After being fairly convinced that I'm the type of mom that could never do something like that I've decided to give it a go. After looking more at the website, it's not all about being the perfect crafty mom (and, why are so many home schooling or learning blogs religious? just a side note), it's more about providing an enriching environment for your kiddo where they can thrive. And, truth be told, no one is thriving at this house right now.
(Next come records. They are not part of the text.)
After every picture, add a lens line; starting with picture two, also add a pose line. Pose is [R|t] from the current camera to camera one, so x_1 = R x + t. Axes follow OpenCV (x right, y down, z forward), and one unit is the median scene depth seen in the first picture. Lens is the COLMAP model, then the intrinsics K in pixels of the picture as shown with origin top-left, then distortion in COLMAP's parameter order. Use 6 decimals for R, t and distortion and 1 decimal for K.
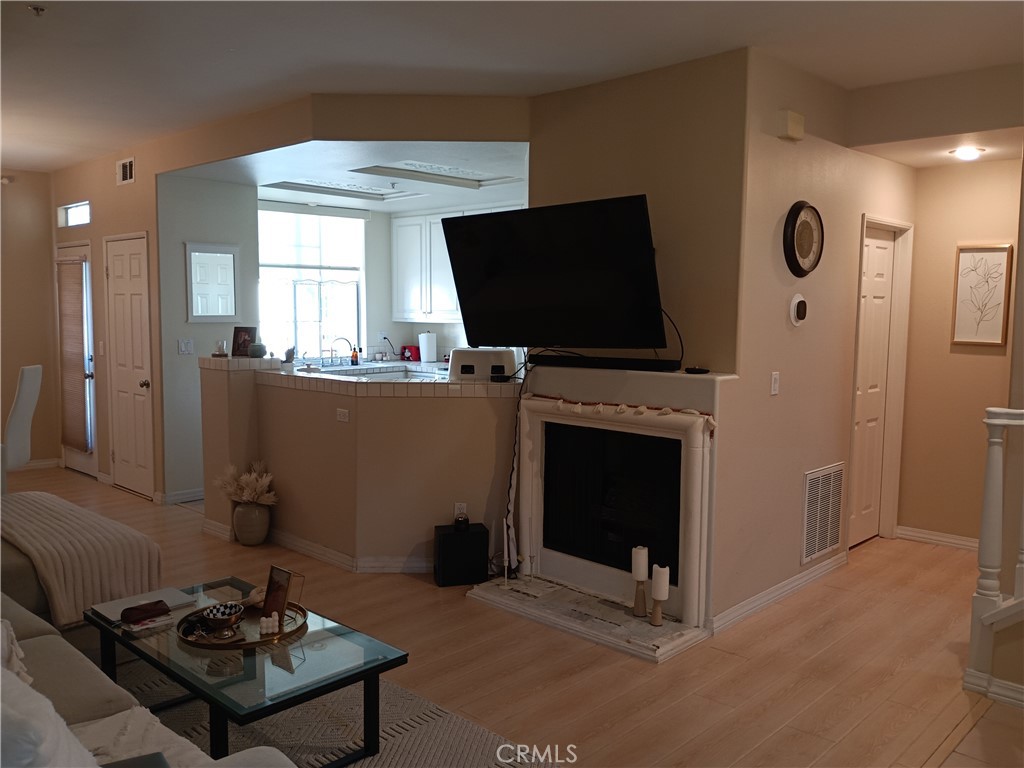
lens RADIAL K [[838.8, 0, 509.7], [0, 838.8, 379.1], [0, 0, 1]] dist [0.093040, -0.162525]
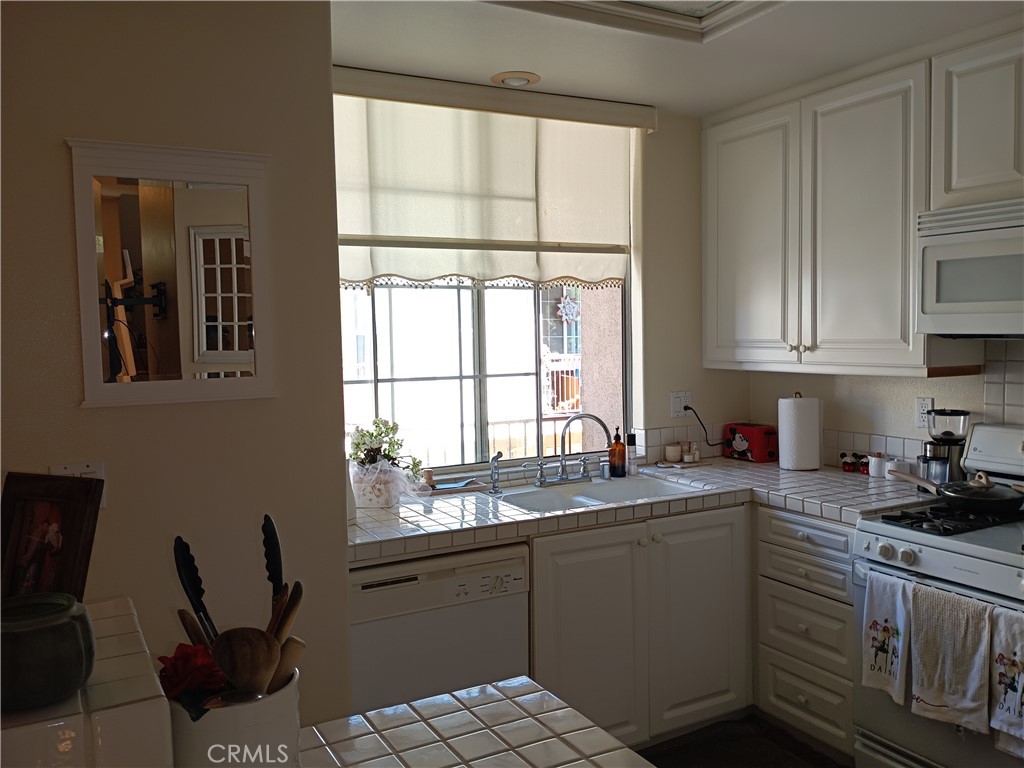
lens RADIAL K [[838.8, 0, 509.7], [0, 838.8, 379.1], [0, 0, 1]] dist [0.093040, -0.162525]
pose [[0.955547, -0.008216, -0.294724, -0.111306], [-0.000855, 0.999530, -0.030636, -0.051913], [0.294838, 0.029526, 0.955091, 0.578962]]
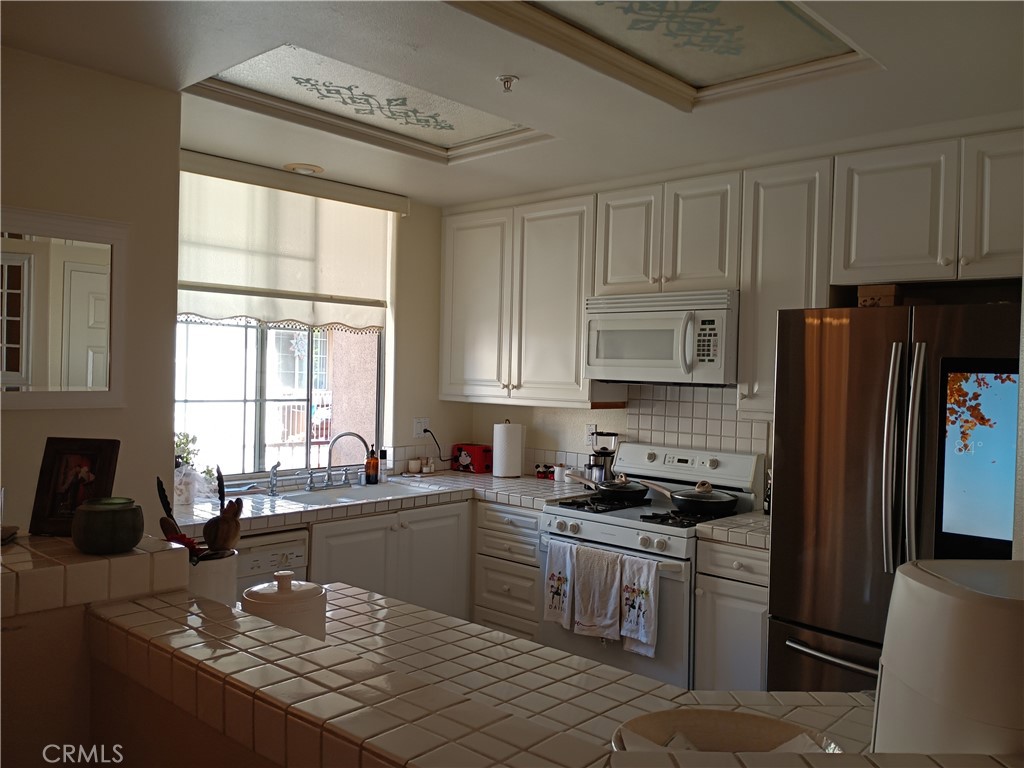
lens RADIAL K [[838.8, 0, 509.7], [0, 838.8, 379.1], [0, 0, 1]] dist [0.093040, -0.162525]
pose [[0.999450, 0.016457, 0.028777, -0.113563], [-0.014115, 0.996714, -0.079759, -0.040742], [-0.029995, 0.079309, 0.996399, 0.464191]]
I'm over the mommy guilt and the hohum-ness. I'm ready to change how we do things. Today, even though I still feel like death warmed over, Beanie and I took time to make bird feeders (pipe cleaners with Cheerios on them) and draw pictures for the birdies. See, there were a bunch of birds outside and, for some reason, she likes to tell them "Shoo! Shoo! Go away!" But, after our activity she is pretty excited for them to come back and eat Cheerios.
My marriage - Childless time is hard to come by for Glenn and I. But, I really want to take advantage of the time we do have instead of dorking around playing video games (him) and checking online (me). In about 4 months or so, time alone is going to be even harder to come by so we need to take advantage of what we have now. And try to schedule in some date nights. Sissy? There are lots of areas I can work on to improve my marriage and I'm going to start really giving it an effort. Today.
Finances - I talk big about different ways we can save money, but the fact of the matter is we need to do it. And need to do it now. It's a new month and I'm committed to keeping track of our spending and really seeing where we can cutback. I really would like to be able to quit work when Baby 2.0 arrives (seriously, I could probably write a whole post just about my anxieties about that), but right now I don't know if that would even be an option. We need to make espresso at home with our fancy pants machine. We need to plan dinners and grocery shopping and not go out to eat all the time. Changes are possible and I really want to see where we're at when we're conscious of our spending for more than a week or two.
Housework - I really want to establish a routine for having the house tidy and cleaned up all the time. I mean, I know there are going to be messes (hello...I have a 2 1/2 year old who, when I asked her what she was doing in her playroom the other day, said "I make a big messy!!"), but I really want a clean house. I was so much happier when we had the condo for sale and it was spotless all the time. Now, I know I don't need to strive for that kind of perfection, but I do want a clean house. I'm happier that way. So is Glenn.
Health - I really want to exercise and eat better. I want Beanie to eat better. Glenn has really been trying to focus on exercising and eating healthy the last week or so, and I want to also. Next week I have my gestational diabetes test and, while I hope to avoid and official diagnosis of GD, I would like to eat a healthier, higher protein lower carb diet throughout my pregnancy. I want us all to eat more veggies.
So, yea, that's all I can really think of for now. It sounds like a lot, but, really, just small changes in our day can help me accomplish all of these things. I figure I have about 4 months to establish a new normal before our whole world gets turned upside down again (in a good way) so I really want to make an effort now.
And now the blog-o-sphere knows about my plans too so try and hold me somewhat accountable, okay?